Written by Kep
Descent – Order of Chaos
Death metal from Queensland, Australia
Releasing January 14 via Brilliant Emperor Records
Look, it’s no secret to anyone that reads my reviews or follows me on Twitter that I love everything Brendan Auld does. I raved about the debut EP from Feculent last March. Snorlax put out the most underrated death metal release of 2020 in II. Resin Tomb fucks hard, and so does the Consumed EP from back in 2018. He’s also worked on some of the best-sounding extreme music in the last few years via his studio Black Blood Audio, handling the engineering side of a bunch of excellent releases including Bone Marrow’s Geminus 21, Disasphyxiate’s demo, Pustilence’s 2020 EP, and all the material from Feculent, Snorlax, Siberian Hell Sounds, and others including the subject of this review, Descent.
In case it’s not clear, I expected to like Order of Chaos, the upcoming sophomore effort from Descent, if for no other reason than Auld’s presence on guitar and production, and no surprise, I totallly do. But don’t let my fanboying distract you from how much great shit is going on in Order of Chaos, because there are so many things about the album that make it an extremely mighty little package. This thing packs a damn punch.

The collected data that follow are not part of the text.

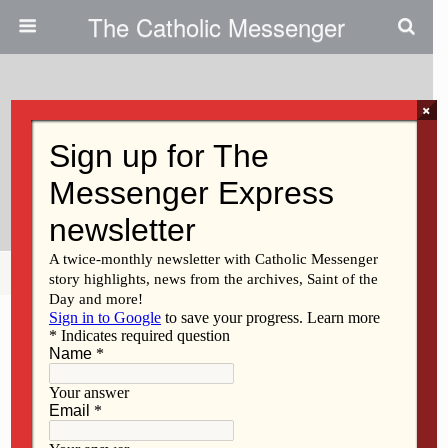
The Catholic Messenger
×
February 13, 2020
Theology: Growing Oak Trees At
St. Ambrose
Share
Tweet
Pin
Mail
SMS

The theme of these eight tracks of hardcore-tinged death metal is in-your-face, full-throated ferocity. The riffs alternate between breakneck gallops that snatch your breath away and bludgeoning chugs that mercilessly beat the air right out of you. It’s not the kind of record with lots of melodic material a la Swedish death; rather, this is all about the violence of percussion and filthy headbang-worthy brutality. It’s ugly and nihilistic, an embodiment of its title: every track is an adrenaline-charged whirlwind of outright bedlam, with just the right amount of songwriting prowess to keep it on the near side of the “chaos” line. The mixing by Kurt Ballou and mastering by Brad Boatright (both extreme music veterans and prolific in this department) show that they understood the assignment, too, because the mix and master are likewise aggressive and boisterous.
Auld’s audio engineering is once again spot on for Descent’s style here; his and Josh Kane’s guitars have a flesh-burning abrasiveness to them, like fully revved chainsaws spinning inches away from your face, which suits the brashness of their harsh, lacerating riffs. And those riffs fucking rip, of course; they’re not doing things you’ve never heard before, but Auld and Kane’s knack for writing lines like the threateningly descending one in the first half of “Fester”—the kind that sound simultaneously destructive and menacingly evil—is a special one. There are only a few solos, but they fit well in the places they’re inserted, like in short ripper “Safe”, and are out-and-out scorchers.
The rhythm section is similarly produced and written, with battering brutality and full-throated vehemence at the forefront. Kingsley Sugden’s work on the kit hammers and thrashes, unforgiving in both its tempos and its harsh aggression. It’s brazen and powerful playing, and Sugden manages to be unapologetically brutal while also remaining extremely clean and tight. Between the guitars and drums, you might be concerned that the bass would get lost within the maelstrom, but Jim Dandy’s playing actually stands as the hero of this record. It’s some of the most muscular, powerful playing you’ll hear in death metal, and it noticeably fills out their sound rather than just coasting inside of it. Meaty tone, hefty clobbering lines, and two delicious and memorable solo moments (in “Tempest“ and “Despotic”) make for a hell of a performance.
You’ll find elements of blackening here and there, most remarkably in tremolo-picked lines against ruthless blast beats like in opener “Tempest” or standout sixth track “Filth”, and notably in the opening of stellar closing song “Despotic”, but the most obvious black metal influence lies in the vocals of Anthony Oliver, who spends as much time shrieking his larynx to pieces with hoarse high screams as he does conjuring devils with growling mids. He’s a force, to be sure, because he’s able to measure up to the sheer intensity and hostility of the rest of the band; a lesser vocalist might’ve been overshadowed by the instruments here, but Oliver isn’t ever in danger of that.
I think it’s worth going out of my way to mention that Descent understands one of the most important things in death metal: the balance between brevity and substance. There’s not a single song that outstays its welcome, but none of them feel short, either, and that includes the sub-2:00 “Safe”. It’s rare to find an outfit that seems to have a crystal clear picture of exactly how to maximize the impact of their riffs, but these guys get it. Every pounding chug, every swiftly tumbling guitar lick, every barrage of hateful screams is effective; I never found myself going “Oh, here’s *that* again.”
THE BOTTOM LINE
Order of Chaos is yet another strong record from the metal scene down under, a nasty little package of beastly brashness that is equal parts intelligently written and unwaveringly brash. Descent will take your fucking head off within the first thirty seconds and spend the remainder of the album’s 29 minute runtime brutalizing what’s left of you. This is an outstanding example of a record with all its shit together: riffs, vocals, production, and vision all working as one cruel, unfeeling machine.